**Supplied text:**
*-*-*

Kicking Out: Partitionist TV mess is of the GAA's own doing
“The Association is a National Organisation which has as its basic aim the strengthening of the National Identity in a 32 County Ireland through the preservation and promotion of Gaelic Games and pastimes.”
GAA Official Guide, chapter one, rule 1.2
SO apparently it was Sky’s fault that The Sunday Game’s highlights show wasn’t available to viewers in the north on Sunday night.
Those, like me, who had missed the live games during the day and were settling into the recliner expecting to be met by Des Cahill, Tomás Ó Sé and the ridiculously likeable Tom Parsons were instead greeted by a blue screen with the error message: ‘This programme is not available’.
Of course this only happened in the north, where the programme had been geo-blocked (which is fancy speak for not available outside the Republic).
RTÉ pushed the blame on to Sky yesterday, saying that they made the programme available to viewers on the ‘island of Ireland’, but that those viewing it through Sky in the north were unable to see it, and that they’d asked Sky to investigate the issue.

*-*-*

**Extracted data:**
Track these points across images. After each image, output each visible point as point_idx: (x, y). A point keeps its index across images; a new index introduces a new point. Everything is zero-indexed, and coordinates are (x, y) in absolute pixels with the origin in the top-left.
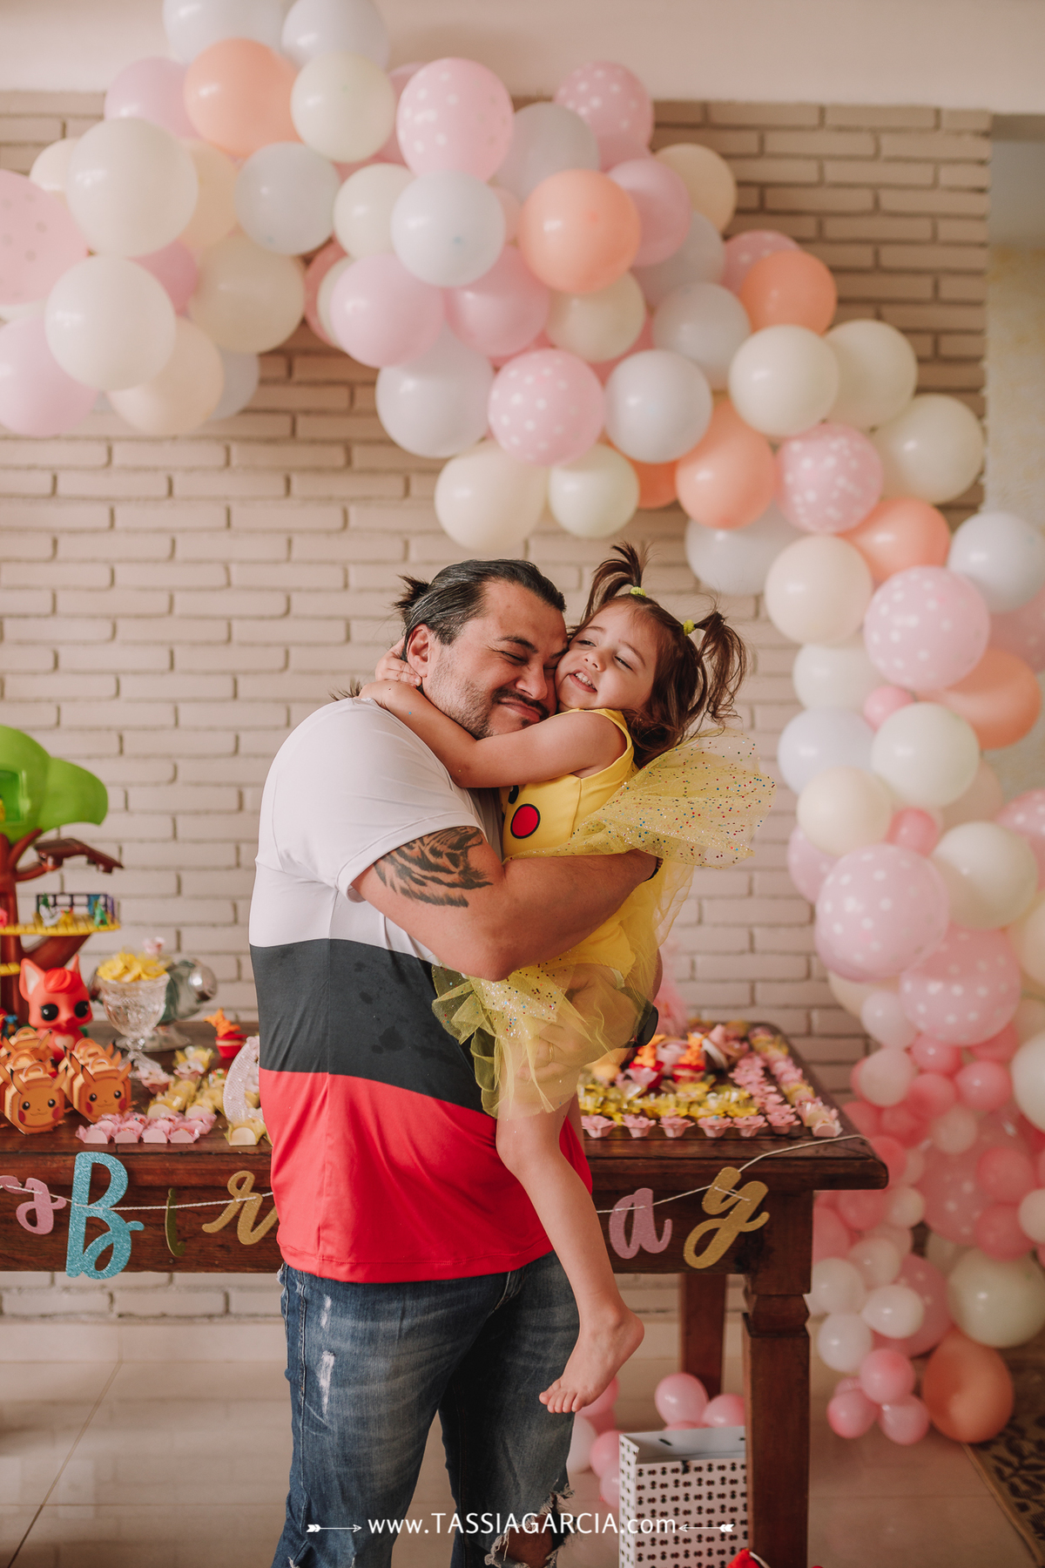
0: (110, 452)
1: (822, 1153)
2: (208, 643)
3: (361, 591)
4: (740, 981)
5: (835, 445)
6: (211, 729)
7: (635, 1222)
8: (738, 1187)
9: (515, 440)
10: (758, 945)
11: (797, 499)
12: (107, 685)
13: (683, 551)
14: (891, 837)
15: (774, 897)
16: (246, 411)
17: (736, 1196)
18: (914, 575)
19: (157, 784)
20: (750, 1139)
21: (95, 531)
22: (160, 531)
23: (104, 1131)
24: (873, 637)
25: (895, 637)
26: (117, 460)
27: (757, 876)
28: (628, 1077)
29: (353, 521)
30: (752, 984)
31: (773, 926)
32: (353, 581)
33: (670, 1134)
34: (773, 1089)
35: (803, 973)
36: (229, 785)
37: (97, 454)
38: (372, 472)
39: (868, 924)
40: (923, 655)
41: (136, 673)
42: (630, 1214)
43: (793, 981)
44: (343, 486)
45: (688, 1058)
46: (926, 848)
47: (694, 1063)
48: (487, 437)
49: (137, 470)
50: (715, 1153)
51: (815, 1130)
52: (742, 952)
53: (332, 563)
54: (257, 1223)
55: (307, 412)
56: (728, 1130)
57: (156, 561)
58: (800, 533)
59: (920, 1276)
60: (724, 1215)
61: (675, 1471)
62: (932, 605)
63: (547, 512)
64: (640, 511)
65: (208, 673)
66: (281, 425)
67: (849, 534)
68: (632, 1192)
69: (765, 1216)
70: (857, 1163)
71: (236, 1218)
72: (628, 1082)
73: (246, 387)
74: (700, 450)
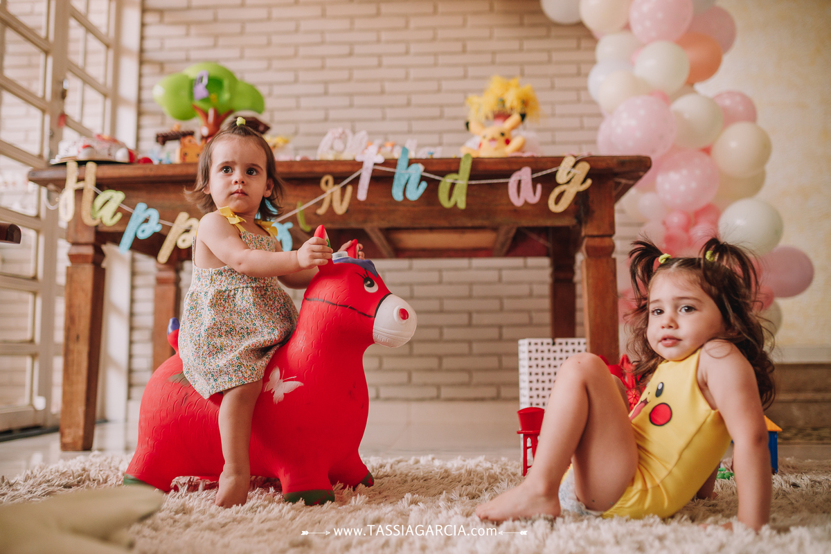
7: (522, 186)
8: (574, 166)
17: (574, 171)
39: (633, 123)
42: (519, 182)
54: (342, 200)
60: (568, 182)
61: (548, 344)
68: (519, 169)
69: (589, 182)
71: (331, 202)
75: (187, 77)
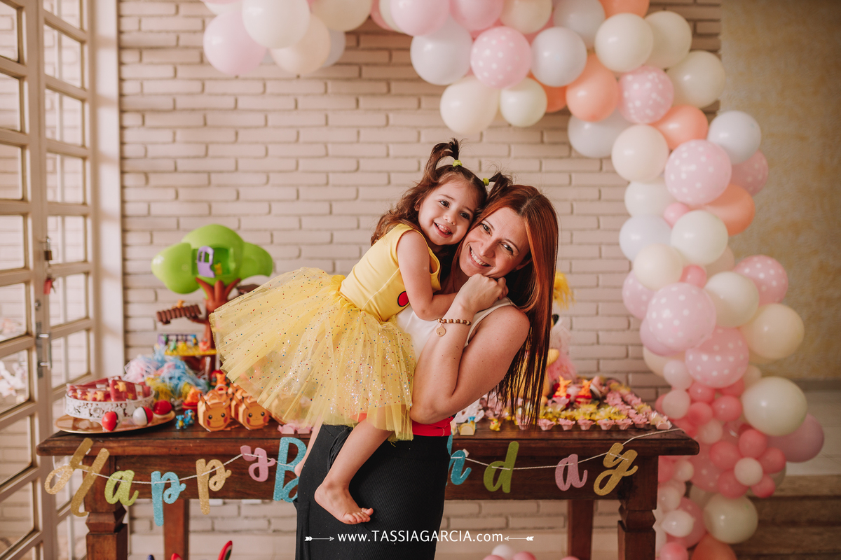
0: (265, 86)
1: (664, 437)
2: (317, 185)
3: (396, 157)
4: (592, 359)
5: (650, 77)
6: (318, 230)
7: (569, 472)
8: (622, 453)
9: (486, 74)
10: (601, 340)
11: (630, 105)
12: (265, 207)
13: (567, 136)
14: (683, 279)
15: (609, 316)
16: (338, 64)
17: (621, 458)
18: (693, 144)
19: (290, 259)
20: (625, 430)
21: (257, 127)
22: (291, 127)
23: (292, 427)
24: (671, 177)
25: (684, 176)
26: (269, 90)
27: (601, 305)
28: (554, 402)
29: (392, 121)
30: (598, 360)
31: (609, 330)
32: (392, 152)
33: (583, 428)
34: (629, 407)
35: (624, 355)
36: (328, 259)
37: (258, 87)
38: (401, 95)
39: (676, 323)
40: (698, 185)
41: (279, 201)
42: (566, 468)
43: (619, 359)
44: (386, 103)
45: (583, 392)
46: (701, 284)
47: (587, 395)
48: (470, 73)
49: (279, 95)
50: (608, 437)
51: (658, 426)
52: (593, 344)
53: (380, 143)
55: (367, 64)
56: (613, 426)
57: (289, 143)
58: (631, 124)
59: (689, 507)
60: (614, 468)
62: (703, 159)
63: (499, 114)
64: (546, 114)
65: (317, 201)
66: (353, 71)
67: (655, 124)
68: (567, 456)
69: (636, 468)
70: (683, 442)
72: (554, 404)
73: (338, 52)
74: (579, 81)
75: (188, 245)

*-*-*

**Questions to answer:**
a) Reproduce the passage of the Sunday Game article starting with "Those, like me, who" and going on through "investigate the issue.".
b) Translate this sentence from the Sunday Game article into Spanish: "SO apparently it was Sky’s fault that The Sunday Game’s highlights show wasn’t available to viewers in the north on Sunday night."
c) Pick up the article on the Sunday Game blackout in the north after its last sentence and carry it on.

**Responses:**
a)
Those, like me, who had missed the live games during the day and were settling into the recliner expecting to be met by Des Cahill, Tomás Ó Sé and the ridiculously likeable Tom Parsons were instead greeted by a blue screen with the error message: ‘This programme is not available’.
Of course this only happened in the north, where the programme had been geo-blocked (which is fancy speak for not available outside the Republic).
RTÉ pushed the blame on to Sky yesterday, saying that they made the programme available to viewers on the ‘island of Ireland’, but that those viewing it through Sky in the north were unable to see it, and that they’d asked Sky to investigate the issue.

b) Así que, al parecer, fue culpa de Sky que el programa de resúmenes de The Sunday Game no estuviera disponible para los espectadores del norte el domingo por la noche.

c)
It seems, then, that it will be a one-off and the highlights show should return to our screens this weekend.
But that doesn’t solve other issues for would-be viewers in the north.
In their response to an enquiry about the situation by my news colleague Bimpe Archer, RTÉ’s spokesperson said that The Sunday Game highlights are now available online through the RTÉ player.
Except for the vast majority of people here, they aren’t.
I went into their A-Z of programmes and The Sunday Game literally doesn’t even exist.
Short of paying €10 per game to GAAGO, there is no online facility for viewers in the north to watch back any GAA content that is free in the Republic, either the live programmes or the highlights shows.
Plenty of Sunday afternoons I’ve landed to Celtic Park for a 4pm game but because you’re in the north, you can’t watch the other TV game live online without paying for GAAGO. Yet if you drive five miles across the border into Killea, it’s available on the RTÉ player.
And that’s every weekend, not just when the broadcasters make a mess of it.
Sky might have made a mistake for one weekend but there’s a partitionist mess that exists that is of the GAA’s own doing, and one which breeds rancour among its own fraternity.
When the GAA sold their broadcasting rights, they broke them into island of Ireland, UK and the rest of the world.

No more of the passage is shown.